Version Vector(II): Resolving Concurrent Updates
Version Vectors are used to detect concurrent updates happening across multiple replicas in a distributed system.
Prerequisite:
In my last article, we saw how Distributed Data Stores use Version Vectors to identify concurrent updates to data records. We looked at one of the techniques of identifying concurrent updates/conflicts by leveraging ClientId as an Actor & the advantages and disadvantages of doing so. In this article, we’ll look at another approach for identifying concurrent updates/conflicts.
Server As An Actor
The problem with Server as an Actor is that of Actor Explosion, as the number of clients can grow to a very high number. To solve that, we can leverage servers as actors.
But, you can ask, we can have very large clusters as well, across multiple regions and that might face the same problem of Actor Explosion.
Yes, You’re right! Hence, we define servers as the number of nodes defined by the replication factor. If you remember, Each data record is tied to Version Vectors & hence for each data record, the maximum size of the version vectors will be the replication factor for the data in that cluster.
Let’s try to understand what’s happening in the above diagram -
Let’s assume we have a key K, with value U. We’re assuming that we have an empty version vector, to begin with. Client’s C2 and C3 sync the same state from the Replica(Assuming all clients are interacting with the same replica) that’s implementing Version Vectors.
C2 updates the value to W & sends a PUT command, with the local state of the Version Vector it has(empty VV).
C3 updates the value to V & sends a PUT command, with the local state of the Version Vector it has(empty VV).
Replica A receives the request from C3 first(C2’s request might be delayed because of network latency). Replica A compares the Version Vector it received with its local state & sees that they match. So it increments the counter to 1 & updates the value to V.

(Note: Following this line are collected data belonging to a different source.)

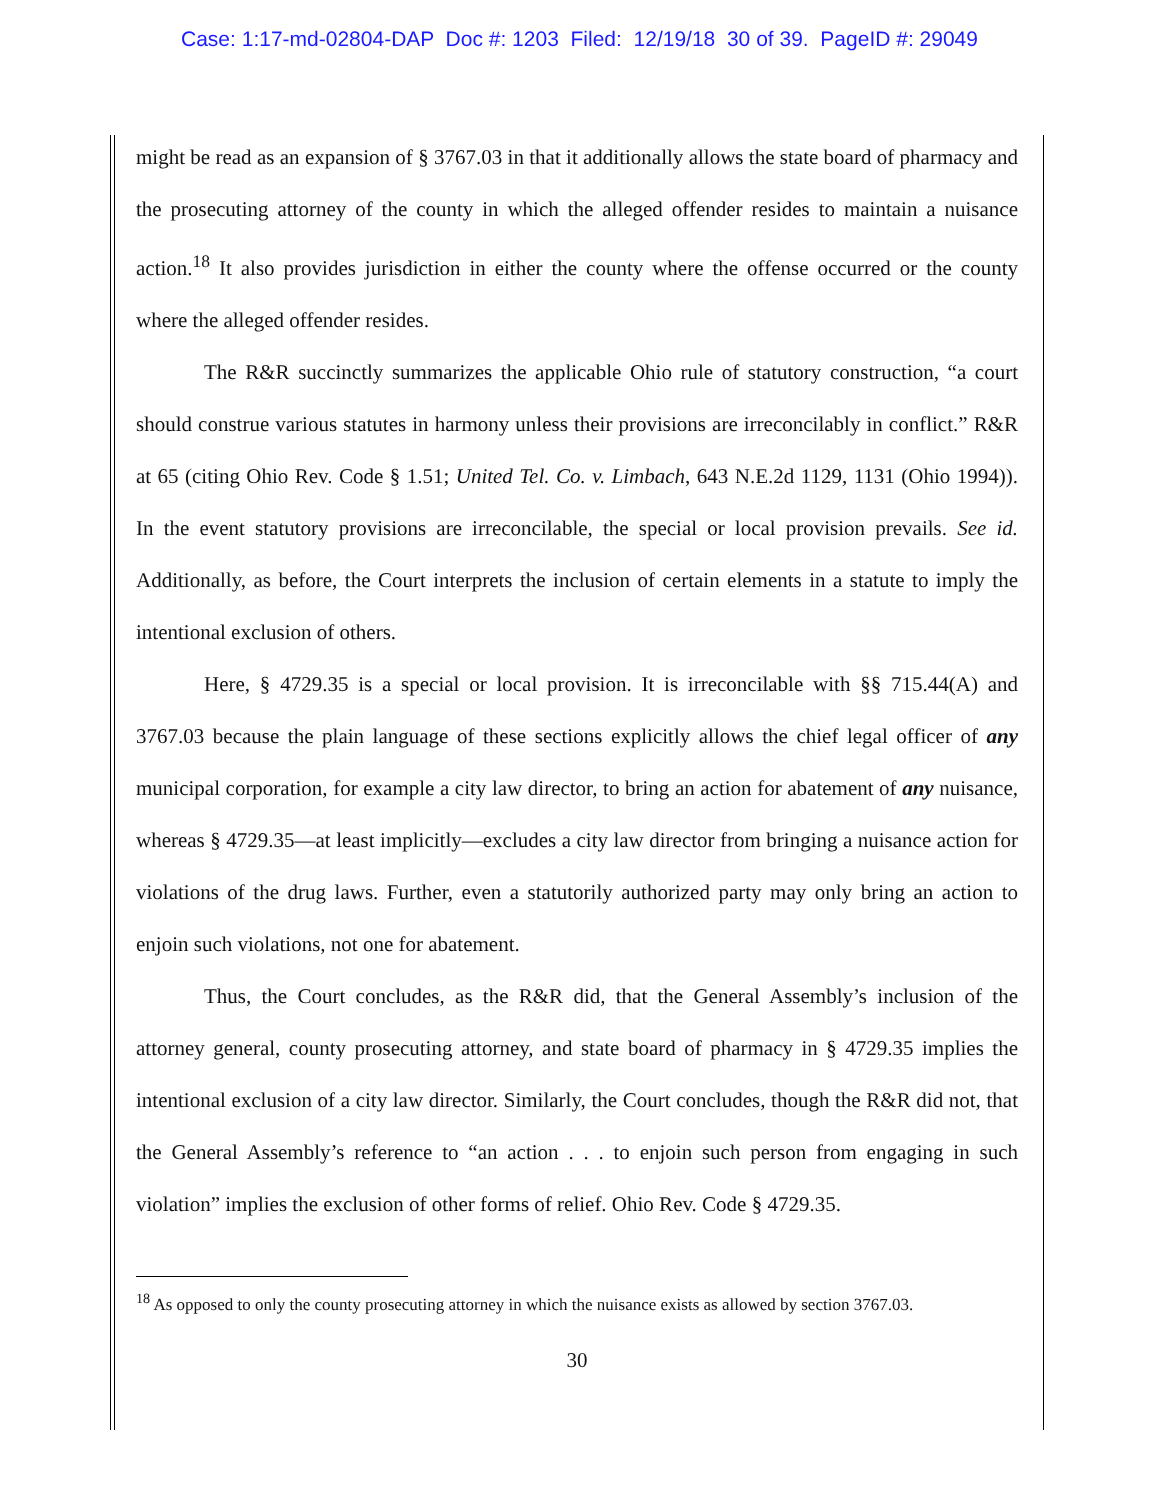Case: 1:17-md-02804-DAP Doc #: 1203 Filed: 12/19/18 30 of 39. PageID #: 29049
might be read as an expansion of § 3767.03 in that it additionally allows the state board of pharmacy and the prosecuting attorney of the county in which the alleged offender resides to maintain a nuisance action.<sup>18</sup> It also provides jurisdiction in either the county where the offense occurred or the county where the alleged offender resides.
The R&R succinctly summarizes the applicable Ohio rule of statutory construction, “a court should construe various statutes in harmony unless their provisions are irreconcilably in conflict.” R&R at 65 (citing Ohio Rev. Code § 1.51; United Tel. Co. v. Limbach, 643 N.E.2d 1129, 1131 (Ohio 1994)). In the event statutory provisions are irreconcilable, the special or local provision prevails. See id. Additionally, as before, the Court interprets the inclusion of certain elements in a statute to imply the intentional exclusion of others.
Here, § 4729.35 is a special or local provision. It is irreconcilable with §§ 715.44(A) and 3767.03 because the plain language of these sections explicitly allows the chief legal officer of any municipal corporation, for example a city law director, to bring an action for abatement of any nuisance, whereas § 4729.35—at least implicitly—excludes a city law director from bringing a nuisance action for violations of the drug laws. Further, even a statutorily authorized party may only bring an action to enjoin such violations, not one for abatement.
Thus, the Court concludes, as the R&R did, that the General Assembly’s inclusion of the attorney general, county prosecuting attorney, and state board of pharmacy in § 4729.35 implies the intentional exclusion of a city law director. Similarly, the Court concludes, though the R&R did not, that the General Assembly’s reference to “an action . . . to enjoin such person from engaging in such violation” implies the exclusion of other forms of relief. Ohio Rev. Code § 4729.35.
<sup>18</sup> As opposed to only the county prosecuting attorney in which the nuisance exists as allowed by section 3767.03.
30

The request from C2 finally arrives at Replica A. Replica A compares the Version Vector it received with its local state & sees that the vector it received does not match its state. The following approaches can be taken —
Replica A can ignore the request from C2, as its local version vector is higher than the incoming version vector from C2.
Replica A can update the value to W and counter to 2. This way, we end up serializing requests from C2 & C3 and applying Last Write Wins strategy.
Replica A can store both the values V & W as siblings & increment the counter to 2. There is again a risk of Siblings' explosions here, and unlike the last two options, we’re leaving the conflict resolution between the two values to be done later!
Advantage -
Does not suffer from Actor Explosion, like the Client As An Actor approach.
Concerns -
Potential missing data if sequential write requests where the local version vector is higher, can be ignored.
The potential issue of Sibling Explosion if siblings are being stored. Also, as siblings grow in size, there would be performance issues during reconciliation.
If siblings are being stored, no way to track causality in the merged state. Eg — K: {(A, 2)}: W, V cannot tell me which update V/W happened before which.
This brings us to the end of this article. Server As An Actor is definitely a promising approach to avoid the explosion problem, but the server’s still a proxy to the clients which are actually performing the operations. Hence, it also suffers from issues based on different approaches, where without siblings, we can have data loss/updates and with siblings, we don’t have a way to track causality in the merged state.